Extracted page text data
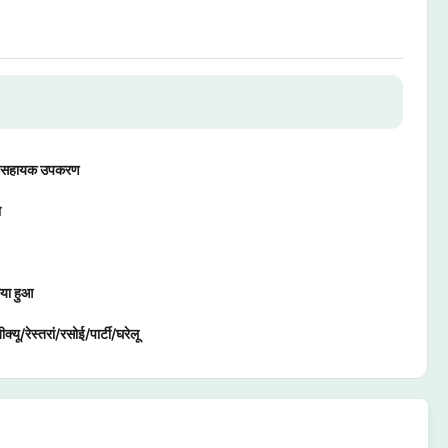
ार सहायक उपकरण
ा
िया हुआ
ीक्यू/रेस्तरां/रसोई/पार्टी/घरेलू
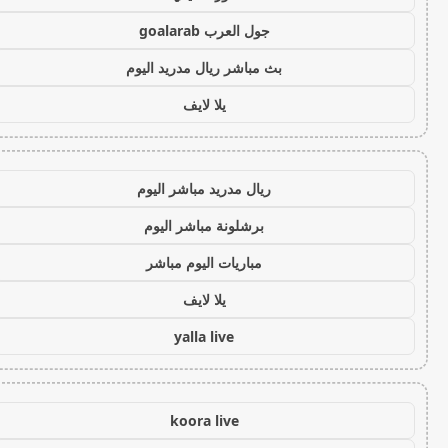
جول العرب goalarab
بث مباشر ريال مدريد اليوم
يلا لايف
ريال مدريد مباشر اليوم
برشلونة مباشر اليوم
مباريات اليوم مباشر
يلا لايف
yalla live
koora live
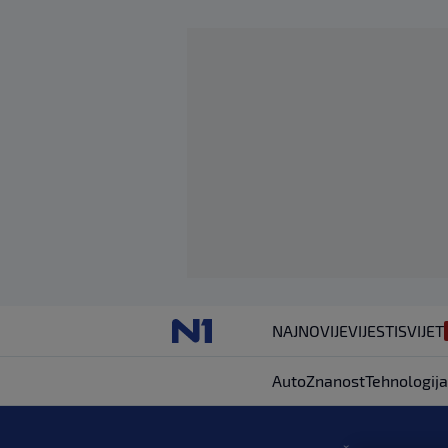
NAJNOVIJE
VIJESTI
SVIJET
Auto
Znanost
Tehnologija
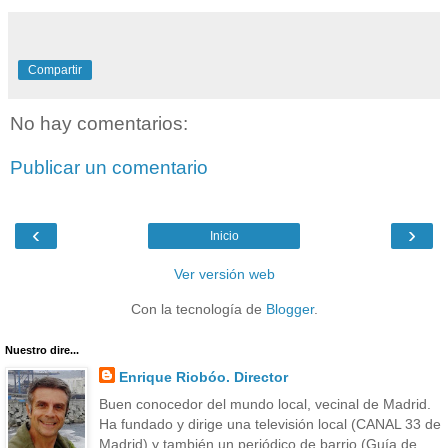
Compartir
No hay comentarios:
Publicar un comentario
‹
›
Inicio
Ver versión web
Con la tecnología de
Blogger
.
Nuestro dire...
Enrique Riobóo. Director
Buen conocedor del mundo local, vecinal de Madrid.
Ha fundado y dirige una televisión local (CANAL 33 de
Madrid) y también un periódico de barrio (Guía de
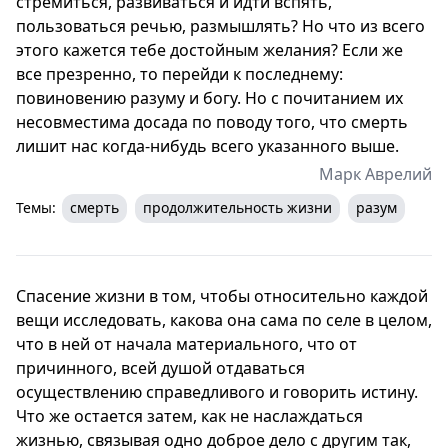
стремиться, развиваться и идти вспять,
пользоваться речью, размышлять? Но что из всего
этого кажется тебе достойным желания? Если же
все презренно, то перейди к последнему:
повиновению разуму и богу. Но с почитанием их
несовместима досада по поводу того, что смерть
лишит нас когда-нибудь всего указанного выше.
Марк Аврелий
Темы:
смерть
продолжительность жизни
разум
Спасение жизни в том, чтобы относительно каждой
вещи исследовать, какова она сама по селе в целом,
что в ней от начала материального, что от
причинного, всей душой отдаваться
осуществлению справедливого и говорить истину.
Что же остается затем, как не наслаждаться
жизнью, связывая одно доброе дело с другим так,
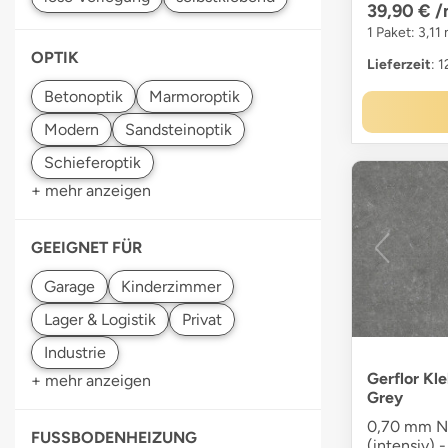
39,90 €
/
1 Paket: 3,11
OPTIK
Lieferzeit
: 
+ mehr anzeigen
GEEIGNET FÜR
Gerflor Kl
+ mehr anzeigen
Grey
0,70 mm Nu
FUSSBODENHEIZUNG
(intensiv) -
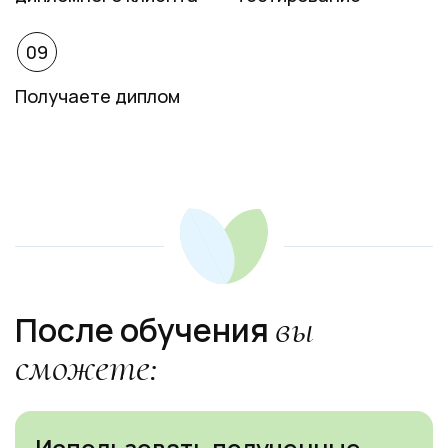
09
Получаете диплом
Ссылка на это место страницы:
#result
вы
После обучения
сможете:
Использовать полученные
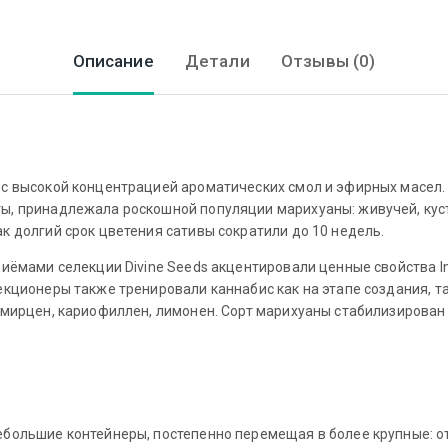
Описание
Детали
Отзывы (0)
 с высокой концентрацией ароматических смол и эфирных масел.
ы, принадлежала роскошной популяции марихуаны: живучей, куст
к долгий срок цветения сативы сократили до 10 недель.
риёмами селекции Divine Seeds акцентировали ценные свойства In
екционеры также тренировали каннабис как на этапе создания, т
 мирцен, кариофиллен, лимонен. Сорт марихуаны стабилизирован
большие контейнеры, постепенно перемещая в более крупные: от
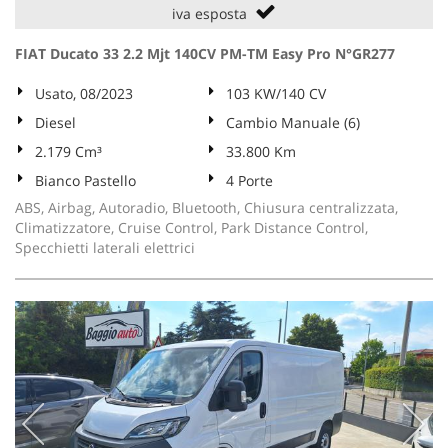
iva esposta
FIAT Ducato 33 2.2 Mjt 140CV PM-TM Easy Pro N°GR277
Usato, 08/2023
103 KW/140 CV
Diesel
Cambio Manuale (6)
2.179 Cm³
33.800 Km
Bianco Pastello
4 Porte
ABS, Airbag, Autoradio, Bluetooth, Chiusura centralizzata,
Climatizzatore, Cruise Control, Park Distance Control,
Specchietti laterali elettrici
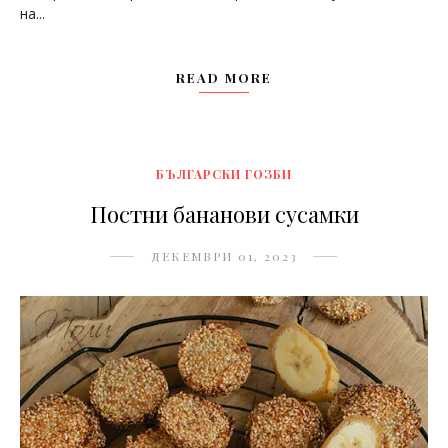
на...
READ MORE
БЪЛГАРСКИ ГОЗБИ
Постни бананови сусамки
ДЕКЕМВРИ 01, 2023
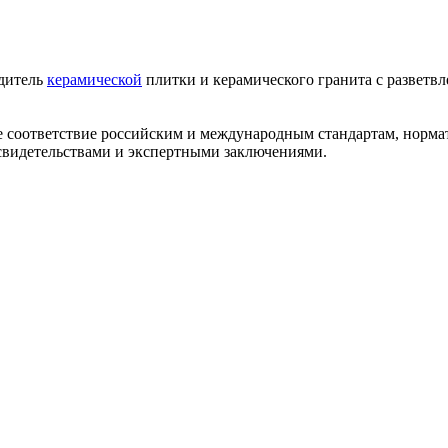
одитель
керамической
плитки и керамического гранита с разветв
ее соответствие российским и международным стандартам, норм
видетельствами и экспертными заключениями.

### Exercise prompt
Count the lines of the records that include the word "марихуаны", please, and report the number alone.

### Result
2